LONDON -- Brexit could lift the average price of imported cars in the UK by as much as 1,500 pounds (1,762 euros) if the country loses tariff-free access to the European Union, the Society of Motor Manufacturers and Traders said.
A so-called hard Brexit could cost the British industry and consumers as much as 4.5 billion pounds annually, the SMMT said in a statement.
Tariffs on imported cars would cost at least 2.7 billion pounds a year and car buyers might have to bear much of the excess cost if automakers are unable to absorb it, the group said. Exports from the UK to the EU would be subject to another 1.8 billion pounds in added expense, it said.
The lobby group based its estimate on the standard 10 percent import duty dictated by World Trade Organization rules, which would apply if the UK is unable to strike a favorable EU deal. EU officials have said the country can't keep single-market access if it doesn't maintain free movement of labor, and Prime Minister Theresa May has pledged to curb immigration.
"You've told us what you want: membership of the single market, consistency in regulations, access to global talent and global markets, and the ability to trade abroad free from barriers and red tape," society President Gareth Jones was set to tell members at an event in London on Tuesday. "This won't be easy. There will be competing priorities."
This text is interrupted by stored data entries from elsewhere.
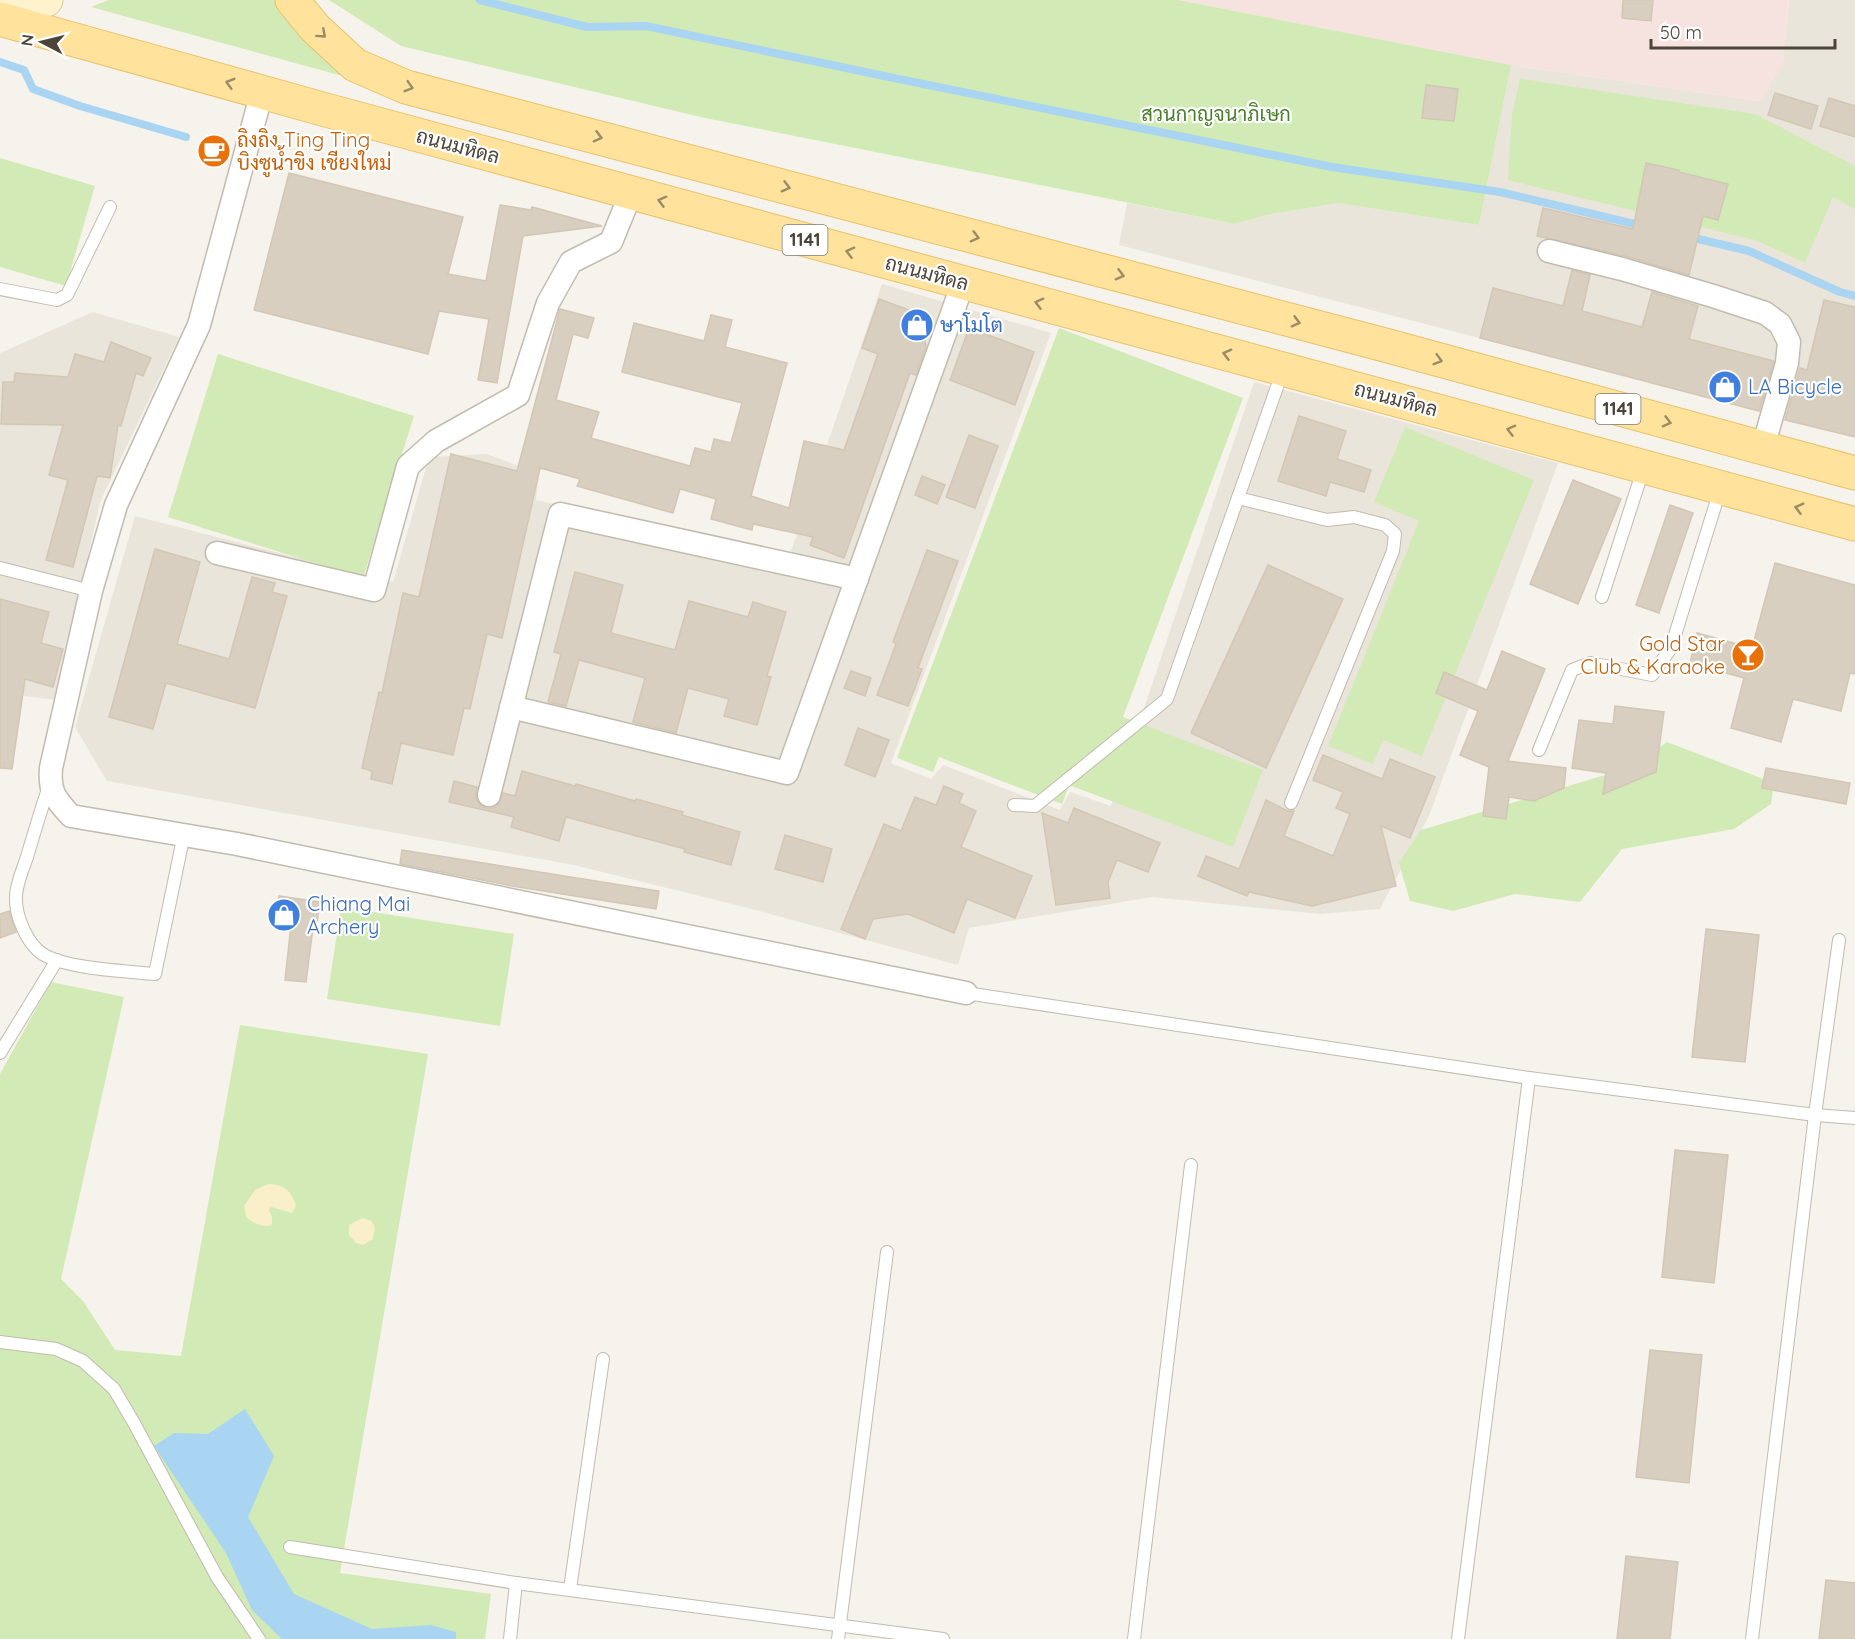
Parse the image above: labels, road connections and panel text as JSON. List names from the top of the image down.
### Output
{
  "streets": {
    "main road": ["ถนนมหิดล", "1141"]
  },
  "parks": ["สวนกาญจนาภิเษก"],
  "places": {
    "cafe": ["ถิงถิง Ting Ting บิงซูน้ำขิง เชียงใหม่"],
    "shop": ["ษาโมโต", "LA Bicycle", "Chiang Mai Archery"],
    "bar": ["Gold Star Club & Karaoke"]
  },
  "scale_bar": "50 m",
  "north": "left"
}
The figures come after Nissan last month committed to building two new models at its plant in Sunderland, England. Jaguar Land Rover intends to make electric cars in the UK if the government can provide upgrades in energy supply and infrastructure, CEO Ralf Speth said last week.
UK carmakers are on track to beat an annual production record set last year, even after output dipped in October for the first time in 14 months on the back of slower domestic demand. The industry's growth has largely been predicated on investment made before the June 23 vote to exit the European Union, Jones said, warning that government must ensure the business case for further investment.
"As it considers how to shape our future outside Europe and how to continue to grow the economy," he said, "our message is this: The United Kingdom is recognized the world over for its automotive strength. Don't screw it up!"